Support Questions
Find answers, ask questions, and share your expertise
Announcements
Alert: Welcome to the Unified Cloudera Community. Former HCC members be sure to read and learn how to activate your account here.

When is Hadoop better than Spark?

When is Hadoop better than Spark?

New Contributor

Spark seems to outperform Hadoop in every metric, or so it appears. In memory processing vs disk, spark is capable of real time streaming and batch streaming. And also provides a layer for integrating ML as well.

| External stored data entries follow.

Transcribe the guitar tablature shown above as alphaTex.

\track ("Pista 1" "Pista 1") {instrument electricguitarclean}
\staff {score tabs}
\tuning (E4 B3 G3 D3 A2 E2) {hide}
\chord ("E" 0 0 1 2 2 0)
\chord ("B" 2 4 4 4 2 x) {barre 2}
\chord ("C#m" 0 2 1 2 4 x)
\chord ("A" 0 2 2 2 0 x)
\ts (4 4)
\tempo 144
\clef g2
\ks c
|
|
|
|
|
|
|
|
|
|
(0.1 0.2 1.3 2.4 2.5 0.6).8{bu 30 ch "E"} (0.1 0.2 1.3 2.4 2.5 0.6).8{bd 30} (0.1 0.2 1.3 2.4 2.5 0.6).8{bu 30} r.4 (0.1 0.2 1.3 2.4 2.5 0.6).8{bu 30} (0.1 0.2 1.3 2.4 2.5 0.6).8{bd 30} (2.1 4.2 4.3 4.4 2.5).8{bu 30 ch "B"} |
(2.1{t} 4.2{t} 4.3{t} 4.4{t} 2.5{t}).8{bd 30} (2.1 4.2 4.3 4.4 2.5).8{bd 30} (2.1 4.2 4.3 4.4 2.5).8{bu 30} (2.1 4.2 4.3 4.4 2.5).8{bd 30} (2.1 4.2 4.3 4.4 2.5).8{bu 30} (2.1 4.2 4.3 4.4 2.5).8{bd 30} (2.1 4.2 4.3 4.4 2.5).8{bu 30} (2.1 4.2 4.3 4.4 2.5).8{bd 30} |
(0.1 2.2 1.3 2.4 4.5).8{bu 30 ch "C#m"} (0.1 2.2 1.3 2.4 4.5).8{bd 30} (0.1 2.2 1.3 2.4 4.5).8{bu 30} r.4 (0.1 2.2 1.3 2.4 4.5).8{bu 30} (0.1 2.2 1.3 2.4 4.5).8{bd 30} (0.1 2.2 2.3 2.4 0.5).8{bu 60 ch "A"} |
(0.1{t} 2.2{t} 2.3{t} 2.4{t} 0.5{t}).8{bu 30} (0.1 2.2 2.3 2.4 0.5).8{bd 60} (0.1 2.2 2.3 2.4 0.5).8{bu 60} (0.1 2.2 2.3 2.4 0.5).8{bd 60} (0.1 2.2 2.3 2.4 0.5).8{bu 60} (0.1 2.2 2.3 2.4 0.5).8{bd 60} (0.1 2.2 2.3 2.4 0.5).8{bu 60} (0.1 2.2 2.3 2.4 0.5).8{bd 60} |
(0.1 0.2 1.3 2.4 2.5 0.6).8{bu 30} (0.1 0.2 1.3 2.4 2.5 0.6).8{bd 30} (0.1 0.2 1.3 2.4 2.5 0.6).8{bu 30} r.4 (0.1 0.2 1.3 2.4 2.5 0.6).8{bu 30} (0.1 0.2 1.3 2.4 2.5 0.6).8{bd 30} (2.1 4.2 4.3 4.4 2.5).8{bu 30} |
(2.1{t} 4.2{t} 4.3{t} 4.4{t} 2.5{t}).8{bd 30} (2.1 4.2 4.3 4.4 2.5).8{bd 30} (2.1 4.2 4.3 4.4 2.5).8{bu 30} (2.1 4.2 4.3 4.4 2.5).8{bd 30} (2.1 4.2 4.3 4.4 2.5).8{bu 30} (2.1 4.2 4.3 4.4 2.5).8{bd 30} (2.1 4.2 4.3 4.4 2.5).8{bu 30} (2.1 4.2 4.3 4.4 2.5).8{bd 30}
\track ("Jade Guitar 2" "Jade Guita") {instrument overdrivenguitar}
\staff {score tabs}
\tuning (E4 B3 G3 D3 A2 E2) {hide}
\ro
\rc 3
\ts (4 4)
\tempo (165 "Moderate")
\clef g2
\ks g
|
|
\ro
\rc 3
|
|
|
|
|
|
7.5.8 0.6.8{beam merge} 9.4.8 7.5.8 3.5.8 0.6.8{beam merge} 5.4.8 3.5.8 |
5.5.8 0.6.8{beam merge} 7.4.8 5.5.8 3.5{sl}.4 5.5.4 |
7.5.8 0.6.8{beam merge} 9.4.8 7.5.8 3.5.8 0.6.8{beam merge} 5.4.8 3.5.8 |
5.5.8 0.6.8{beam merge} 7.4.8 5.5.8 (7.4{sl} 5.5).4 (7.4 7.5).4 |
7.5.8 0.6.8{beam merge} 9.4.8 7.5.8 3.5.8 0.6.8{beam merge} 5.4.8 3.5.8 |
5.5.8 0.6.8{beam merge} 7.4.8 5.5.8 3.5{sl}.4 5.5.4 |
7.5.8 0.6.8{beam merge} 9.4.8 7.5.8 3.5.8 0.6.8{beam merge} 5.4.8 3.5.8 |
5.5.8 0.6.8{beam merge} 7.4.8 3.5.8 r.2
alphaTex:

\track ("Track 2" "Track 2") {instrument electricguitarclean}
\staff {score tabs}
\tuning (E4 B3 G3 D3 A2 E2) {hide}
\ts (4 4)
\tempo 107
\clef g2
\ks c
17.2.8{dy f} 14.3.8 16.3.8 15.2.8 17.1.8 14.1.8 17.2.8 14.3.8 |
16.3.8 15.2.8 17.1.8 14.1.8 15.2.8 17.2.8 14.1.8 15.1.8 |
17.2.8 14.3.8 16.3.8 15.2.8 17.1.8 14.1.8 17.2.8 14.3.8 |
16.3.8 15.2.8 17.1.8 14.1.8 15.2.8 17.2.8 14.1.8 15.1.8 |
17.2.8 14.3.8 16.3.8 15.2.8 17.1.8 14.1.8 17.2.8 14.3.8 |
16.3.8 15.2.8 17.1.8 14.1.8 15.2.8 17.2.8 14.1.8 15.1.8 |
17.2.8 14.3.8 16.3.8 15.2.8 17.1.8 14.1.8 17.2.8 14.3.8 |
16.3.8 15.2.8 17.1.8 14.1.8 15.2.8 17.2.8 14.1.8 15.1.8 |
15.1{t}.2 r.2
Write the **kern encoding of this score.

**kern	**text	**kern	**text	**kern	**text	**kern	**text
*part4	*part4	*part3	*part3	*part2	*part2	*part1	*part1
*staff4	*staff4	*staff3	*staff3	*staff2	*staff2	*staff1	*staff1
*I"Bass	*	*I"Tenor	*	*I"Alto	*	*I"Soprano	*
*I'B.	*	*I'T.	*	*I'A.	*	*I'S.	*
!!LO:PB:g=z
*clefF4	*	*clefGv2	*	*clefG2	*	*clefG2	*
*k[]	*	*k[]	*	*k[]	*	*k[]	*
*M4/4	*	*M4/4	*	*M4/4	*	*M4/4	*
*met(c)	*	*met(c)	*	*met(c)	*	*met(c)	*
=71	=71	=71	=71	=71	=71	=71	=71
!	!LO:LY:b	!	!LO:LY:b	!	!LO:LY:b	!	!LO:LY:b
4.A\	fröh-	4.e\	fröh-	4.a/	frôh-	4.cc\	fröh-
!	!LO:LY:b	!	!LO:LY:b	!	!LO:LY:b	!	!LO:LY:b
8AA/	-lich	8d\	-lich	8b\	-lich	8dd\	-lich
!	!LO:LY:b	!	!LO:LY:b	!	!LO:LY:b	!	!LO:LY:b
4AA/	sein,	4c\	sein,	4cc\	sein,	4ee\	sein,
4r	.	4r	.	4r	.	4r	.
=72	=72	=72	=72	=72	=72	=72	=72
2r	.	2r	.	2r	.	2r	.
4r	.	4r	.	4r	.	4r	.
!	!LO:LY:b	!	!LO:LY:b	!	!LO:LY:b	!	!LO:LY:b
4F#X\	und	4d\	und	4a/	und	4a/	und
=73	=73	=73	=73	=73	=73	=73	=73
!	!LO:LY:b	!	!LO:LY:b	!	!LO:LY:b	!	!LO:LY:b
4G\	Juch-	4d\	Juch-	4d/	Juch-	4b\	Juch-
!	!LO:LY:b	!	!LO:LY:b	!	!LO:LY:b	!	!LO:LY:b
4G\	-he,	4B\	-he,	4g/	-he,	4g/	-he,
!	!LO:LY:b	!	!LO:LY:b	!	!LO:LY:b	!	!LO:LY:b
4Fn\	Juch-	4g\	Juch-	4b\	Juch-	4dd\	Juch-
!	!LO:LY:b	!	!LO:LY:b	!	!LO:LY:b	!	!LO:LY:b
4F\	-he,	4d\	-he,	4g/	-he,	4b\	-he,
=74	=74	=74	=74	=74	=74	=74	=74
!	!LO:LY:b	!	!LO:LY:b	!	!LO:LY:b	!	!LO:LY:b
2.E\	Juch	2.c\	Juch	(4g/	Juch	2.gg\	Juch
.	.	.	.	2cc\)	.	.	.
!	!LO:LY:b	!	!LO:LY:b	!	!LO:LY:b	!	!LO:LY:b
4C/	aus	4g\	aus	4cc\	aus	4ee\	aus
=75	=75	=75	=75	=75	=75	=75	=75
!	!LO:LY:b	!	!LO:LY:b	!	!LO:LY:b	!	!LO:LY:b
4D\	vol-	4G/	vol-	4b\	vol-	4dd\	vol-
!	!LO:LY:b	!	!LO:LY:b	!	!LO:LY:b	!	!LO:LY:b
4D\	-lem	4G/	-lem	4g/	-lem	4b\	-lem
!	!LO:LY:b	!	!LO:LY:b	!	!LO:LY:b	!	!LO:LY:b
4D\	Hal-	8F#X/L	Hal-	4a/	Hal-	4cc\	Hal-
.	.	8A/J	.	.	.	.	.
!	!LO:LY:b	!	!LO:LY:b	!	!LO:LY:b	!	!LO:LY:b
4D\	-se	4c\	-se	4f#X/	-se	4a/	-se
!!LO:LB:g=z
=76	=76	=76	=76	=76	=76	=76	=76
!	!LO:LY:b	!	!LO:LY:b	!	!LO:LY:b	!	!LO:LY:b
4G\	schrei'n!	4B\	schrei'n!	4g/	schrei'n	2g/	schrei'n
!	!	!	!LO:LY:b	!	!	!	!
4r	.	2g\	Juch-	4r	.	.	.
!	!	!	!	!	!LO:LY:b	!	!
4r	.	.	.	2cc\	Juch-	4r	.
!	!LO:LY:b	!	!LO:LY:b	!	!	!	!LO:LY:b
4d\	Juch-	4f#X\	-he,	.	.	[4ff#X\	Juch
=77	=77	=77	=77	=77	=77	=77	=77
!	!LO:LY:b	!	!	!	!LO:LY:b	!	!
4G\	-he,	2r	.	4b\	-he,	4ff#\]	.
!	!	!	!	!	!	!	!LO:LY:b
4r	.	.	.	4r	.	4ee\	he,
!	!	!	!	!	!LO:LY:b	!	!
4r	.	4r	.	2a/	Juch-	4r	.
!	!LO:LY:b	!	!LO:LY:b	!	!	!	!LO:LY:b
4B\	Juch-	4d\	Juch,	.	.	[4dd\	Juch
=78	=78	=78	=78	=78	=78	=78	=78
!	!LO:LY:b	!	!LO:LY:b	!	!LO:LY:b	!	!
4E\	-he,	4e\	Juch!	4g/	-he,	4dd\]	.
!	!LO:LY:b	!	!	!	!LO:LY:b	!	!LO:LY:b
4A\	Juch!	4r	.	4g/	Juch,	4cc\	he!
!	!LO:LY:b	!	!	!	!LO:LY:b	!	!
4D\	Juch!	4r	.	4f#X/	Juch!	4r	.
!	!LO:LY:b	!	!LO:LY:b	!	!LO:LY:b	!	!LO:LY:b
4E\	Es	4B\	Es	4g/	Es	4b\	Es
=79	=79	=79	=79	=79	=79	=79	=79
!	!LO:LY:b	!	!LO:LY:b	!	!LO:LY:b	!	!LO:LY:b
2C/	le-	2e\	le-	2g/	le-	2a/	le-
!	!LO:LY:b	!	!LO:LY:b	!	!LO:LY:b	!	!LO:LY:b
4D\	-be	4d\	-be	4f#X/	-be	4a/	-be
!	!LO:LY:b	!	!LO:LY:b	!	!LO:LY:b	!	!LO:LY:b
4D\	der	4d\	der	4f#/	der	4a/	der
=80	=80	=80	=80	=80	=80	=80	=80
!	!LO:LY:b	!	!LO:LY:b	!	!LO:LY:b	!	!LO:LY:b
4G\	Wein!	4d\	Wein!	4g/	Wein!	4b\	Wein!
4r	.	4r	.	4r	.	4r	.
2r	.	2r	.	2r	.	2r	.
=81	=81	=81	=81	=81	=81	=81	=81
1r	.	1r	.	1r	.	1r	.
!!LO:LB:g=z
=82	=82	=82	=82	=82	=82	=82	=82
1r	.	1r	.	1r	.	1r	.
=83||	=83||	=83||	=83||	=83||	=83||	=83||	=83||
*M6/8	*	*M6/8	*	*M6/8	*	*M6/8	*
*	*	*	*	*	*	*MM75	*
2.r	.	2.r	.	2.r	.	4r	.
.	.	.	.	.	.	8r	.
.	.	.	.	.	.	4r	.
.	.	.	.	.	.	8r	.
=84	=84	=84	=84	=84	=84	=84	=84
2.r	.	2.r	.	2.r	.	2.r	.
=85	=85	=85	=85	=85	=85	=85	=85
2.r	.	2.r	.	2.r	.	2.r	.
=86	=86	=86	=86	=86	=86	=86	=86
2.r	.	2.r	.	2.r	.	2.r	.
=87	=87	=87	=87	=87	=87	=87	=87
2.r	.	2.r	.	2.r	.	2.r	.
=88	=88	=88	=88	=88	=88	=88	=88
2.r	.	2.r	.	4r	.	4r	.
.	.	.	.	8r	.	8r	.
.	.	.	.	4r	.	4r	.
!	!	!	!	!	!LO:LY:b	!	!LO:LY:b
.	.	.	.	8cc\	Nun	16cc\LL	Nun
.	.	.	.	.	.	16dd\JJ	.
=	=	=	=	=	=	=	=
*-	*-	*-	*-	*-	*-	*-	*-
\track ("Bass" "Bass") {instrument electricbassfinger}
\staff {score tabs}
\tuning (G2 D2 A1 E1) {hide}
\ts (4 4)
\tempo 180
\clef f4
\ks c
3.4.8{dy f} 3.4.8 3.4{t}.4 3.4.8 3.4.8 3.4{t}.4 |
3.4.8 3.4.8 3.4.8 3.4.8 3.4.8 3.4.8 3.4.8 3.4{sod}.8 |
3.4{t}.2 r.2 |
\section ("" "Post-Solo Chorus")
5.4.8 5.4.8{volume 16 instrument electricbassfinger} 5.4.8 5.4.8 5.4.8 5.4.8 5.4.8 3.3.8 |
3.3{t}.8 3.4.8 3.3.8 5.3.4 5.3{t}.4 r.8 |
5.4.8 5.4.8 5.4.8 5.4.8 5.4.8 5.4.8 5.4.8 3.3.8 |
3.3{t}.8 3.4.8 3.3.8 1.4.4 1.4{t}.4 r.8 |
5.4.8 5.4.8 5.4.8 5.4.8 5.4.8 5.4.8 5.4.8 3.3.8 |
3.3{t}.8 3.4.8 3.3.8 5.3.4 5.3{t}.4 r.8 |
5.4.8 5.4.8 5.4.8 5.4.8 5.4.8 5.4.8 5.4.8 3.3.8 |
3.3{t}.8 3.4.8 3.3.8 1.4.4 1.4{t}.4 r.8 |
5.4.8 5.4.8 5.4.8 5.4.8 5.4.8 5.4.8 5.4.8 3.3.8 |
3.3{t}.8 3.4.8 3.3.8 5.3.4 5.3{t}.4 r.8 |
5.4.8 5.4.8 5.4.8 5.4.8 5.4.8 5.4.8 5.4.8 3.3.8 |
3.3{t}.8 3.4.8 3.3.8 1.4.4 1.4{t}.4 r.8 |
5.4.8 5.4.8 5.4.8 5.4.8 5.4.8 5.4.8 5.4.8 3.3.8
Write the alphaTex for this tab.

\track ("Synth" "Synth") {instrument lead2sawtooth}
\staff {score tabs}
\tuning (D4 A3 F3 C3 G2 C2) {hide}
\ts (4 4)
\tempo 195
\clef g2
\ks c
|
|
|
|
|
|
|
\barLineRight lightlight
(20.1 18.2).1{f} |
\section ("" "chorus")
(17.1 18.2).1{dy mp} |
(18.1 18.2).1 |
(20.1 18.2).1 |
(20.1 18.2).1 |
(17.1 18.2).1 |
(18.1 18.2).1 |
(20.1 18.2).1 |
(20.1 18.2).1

So right now I'm starting a role in a big investment bank. We operate on petabytes of data and our data pipeline is built on top of hadoop. I just graduated, but my friend at Oracle says that a lot of tech companies still use hadoop as well.

Forgive me if I am naive, but in ways is Hadoop better? Spark seems to be the best if you want a quick answer during real time analytics. I've never used Hadoop before. What capabilities does hadoop provide that spark doesnt? Doesn't Spark provide batch processing as well?

1 REPLY 1
Highlighted

Re: When is Hadoop better than Spark?

Master Guru
Depends on what you mean by "Hadoop" here. I agree with your points if
by Hadoop you simply meant Apache Hadoop MapReduce. Comparing Hadoop
HDFS and Hadoop YARN to Spark doesn't make much sense though, as Spark
still relies on those to run its application framework in many
environments.

The word "Hadoop" is loosely used in such comparisons, but mostly
people seem to mean the compute layer, not the persistence (and to
some extent, not the scheduler either).